What the task requires →
Render every line of the rows below as a JSON list of strings, one string per line, with blank lines skipped. Leave the pictures out of the answer.
── Provided data
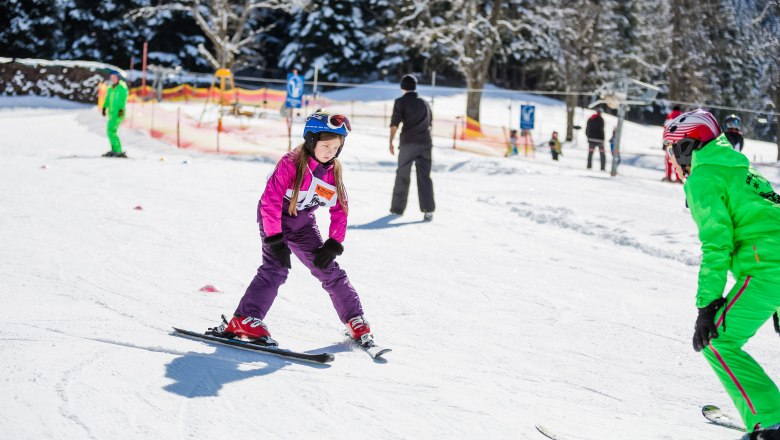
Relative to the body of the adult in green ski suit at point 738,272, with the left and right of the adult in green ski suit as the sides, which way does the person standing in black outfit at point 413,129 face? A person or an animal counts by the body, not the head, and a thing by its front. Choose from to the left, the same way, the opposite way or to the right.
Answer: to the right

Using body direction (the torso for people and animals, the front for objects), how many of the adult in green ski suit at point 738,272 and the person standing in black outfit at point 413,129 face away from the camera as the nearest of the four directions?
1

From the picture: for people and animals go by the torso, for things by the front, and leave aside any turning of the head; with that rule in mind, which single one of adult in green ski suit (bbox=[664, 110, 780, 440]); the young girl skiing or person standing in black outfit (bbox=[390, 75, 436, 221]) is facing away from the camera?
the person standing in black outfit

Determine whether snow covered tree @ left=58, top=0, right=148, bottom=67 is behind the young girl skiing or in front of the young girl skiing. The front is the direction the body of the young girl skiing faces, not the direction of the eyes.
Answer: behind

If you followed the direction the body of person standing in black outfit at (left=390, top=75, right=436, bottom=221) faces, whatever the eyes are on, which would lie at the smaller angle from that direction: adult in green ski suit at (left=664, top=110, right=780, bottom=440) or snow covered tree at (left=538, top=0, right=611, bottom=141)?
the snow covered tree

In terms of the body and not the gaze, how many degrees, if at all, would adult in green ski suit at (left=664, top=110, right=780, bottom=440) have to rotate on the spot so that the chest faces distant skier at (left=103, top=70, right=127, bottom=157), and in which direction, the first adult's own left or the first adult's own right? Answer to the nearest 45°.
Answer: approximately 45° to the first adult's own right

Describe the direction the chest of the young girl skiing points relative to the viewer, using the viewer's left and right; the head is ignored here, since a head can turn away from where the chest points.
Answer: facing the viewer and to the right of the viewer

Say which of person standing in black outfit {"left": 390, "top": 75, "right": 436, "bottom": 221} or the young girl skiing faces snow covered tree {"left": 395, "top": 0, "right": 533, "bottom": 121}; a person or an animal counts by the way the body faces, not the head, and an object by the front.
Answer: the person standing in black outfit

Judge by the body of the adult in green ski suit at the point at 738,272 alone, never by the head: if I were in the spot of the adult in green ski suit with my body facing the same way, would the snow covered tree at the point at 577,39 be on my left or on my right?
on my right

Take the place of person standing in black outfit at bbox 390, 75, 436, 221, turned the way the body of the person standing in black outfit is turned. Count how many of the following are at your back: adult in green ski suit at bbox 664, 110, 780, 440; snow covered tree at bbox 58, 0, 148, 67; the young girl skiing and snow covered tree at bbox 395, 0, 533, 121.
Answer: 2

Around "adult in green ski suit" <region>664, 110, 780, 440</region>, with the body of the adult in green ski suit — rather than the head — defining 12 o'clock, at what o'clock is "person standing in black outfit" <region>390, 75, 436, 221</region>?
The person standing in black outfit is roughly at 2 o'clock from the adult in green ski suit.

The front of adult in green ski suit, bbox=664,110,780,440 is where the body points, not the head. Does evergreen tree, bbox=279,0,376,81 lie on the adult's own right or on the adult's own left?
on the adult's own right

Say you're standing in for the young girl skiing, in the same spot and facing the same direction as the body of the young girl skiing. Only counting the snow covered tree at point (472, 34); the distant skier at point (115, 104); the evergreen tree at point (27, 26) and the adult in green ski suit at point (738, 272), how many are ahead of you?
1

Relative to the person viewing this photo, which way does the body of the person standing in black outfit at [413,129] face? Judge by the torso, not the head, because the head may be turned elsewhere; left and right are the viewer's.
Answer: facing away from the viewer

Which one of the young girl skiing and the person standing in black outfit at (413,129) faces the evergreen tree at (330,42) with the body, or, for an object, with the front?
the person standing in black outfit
────
Result of this task →
[
  "Relative to the body of the adult in green ski suit at point 738,272, with the left and right of the adult in green ski suit as the sides, which way does the person standing in black outfit at point 413,129 face? A person or an animal counts by the body, not the head, and a thing by its front. Choose from to the left, the same way, the opposite way or to the right.",
  "Answer: to the right",
  "Using body direction (the torso for people and animals, the front for objects), how many of the adult in green ski suit at point 738,272 and the person standing in black outfit at point 413,129 face away from the camera as the nearest of the four directions?",
  "1",
  "From the picture: for people and animals go by the torso, for things by the front, and leave aside any turning of the head; with that rule in mind, which single one of adult in green ski suit (bbox=[664, 110, 780, 440]); the young girl skiing or person standing in black outfit (bbox=[390, 75, 436, 221]) is facing away from the camera?",
  "the person standing in black outfit",
  "Determine whether snow covered tree @ left=58, top=0, right=148, bottom=67 is behind the young girl skiing or in front of the young girl skiing. The front is the direction the body of the young girl skiing faces, not the direction of the eyes.",
  "Answer: behind",
  "If you followed the direction the body of person standing in black outfit at (left=390, top=75, right=436, bottom=221) faces, whatever the eyes are on, which would lie at the smaller angle from that direction: adult in green ski suit at (left=664, top=110, right=780, bottom=440) or snow covered tree at (left=538, top=0, right=611, bottom=141)?",
  "the snow covered tree",
  "In terms of the body and not the gaze, how many degrees, if at all, would adult in green ski suit at (left=664, top=110, right=780, bottom=440) have to rotate on the spot so that the chest faces distant skier at (left=103, top=70, right=127, bottom=157), and in which direction, the first adult's own left or the first adult's own right? Answer to the nearest 45°.",
  "Answer: approximately 45° to the first adult's own right",
  "Describe the direction the chest of the young girl skiing points relative to the viewer, using the viewer's left and right; the head is ignored here, since a head can turn away from where the chest points.",
  "Answer: facing the viewer and to the right of the viewer",
  "Say which of person standing in black outfit {\"left\": 390, \"top\": 75, \"right\": 436, \"bottom\": 221} or the young girl skiing faces snow covered tree {\"left\": 395, \"top\": 0, \"right\": 533, \"bottom\": 121}; a person or an animal counts by the way the body faces, not the head, and an object by the front.",
  "Answer: the person standing in black outfit",
  "Judge by the body of the adult in green ski suit at the point at 738,272 alone, never by the head: if I were in the spot of the adult in green ski suit with my body facing the same way, would the snow covered tree at the point at 577,39 be on my left or on my right?",
  "on my right",
  "Take the place of person standing in black outfit at bbox 390, 75, 436, 221, turned the way the body of the person standing in black outfit is turned. Count how many of the following are at your back: adult in green ski suit at bbox 664, 110, 780, 440; snow covered tree at bbox 58, 0, 148, 67; the young girl skiing and snow covered tree at bbox 395, 0, 533, 121.",
  "Answer: 2",
  "Around \"adult in green ski suit\" <region>664, 110, 780, 440</region>, with the body of the adult in green ski suit — rather than the head — defining 12 o'clock, at what o'clock is \"person standing in black outfit\" <region>390, 75, 436, 221</region>?",
  "The person standing in black outfit is roughly at 2 o'clock from the adult in green ski suit.",
  "The front of adult in green ski suit, bbox=664,110,780,440 is where the body points, not the head. Does evergreen tree, bbox=279,0,376,81 lie on the adult's own right or on the adult's own left?",
  "on the adult's own right",
  "Say you're standing in for the young girl skiing, in the same spot and facing the same direction as the body of the young girl skiing. Only counting the snow covered tree at point (472, 34); the distant skier at point (115, 104); the evergreen tree at point (27, 26) and the adult in green ski suit at point (738, 272), how many are ahead of you?",
  "1",
  "Relative to the person viewing this photo, which way does the body of the person standing in black outfit at [413,129] face? Judge by the torso, not the head, because the head may be turned elsewhere; left and right are the viewer's.",
  "Answer: facing away from the viewer",
  "Which one of the young girl skiing and the person standing in black outfit at (413,129) faces the evergreen tree at (330,42) with the body, or, for an object, with the front?",
  "the person standing in black outfit"
]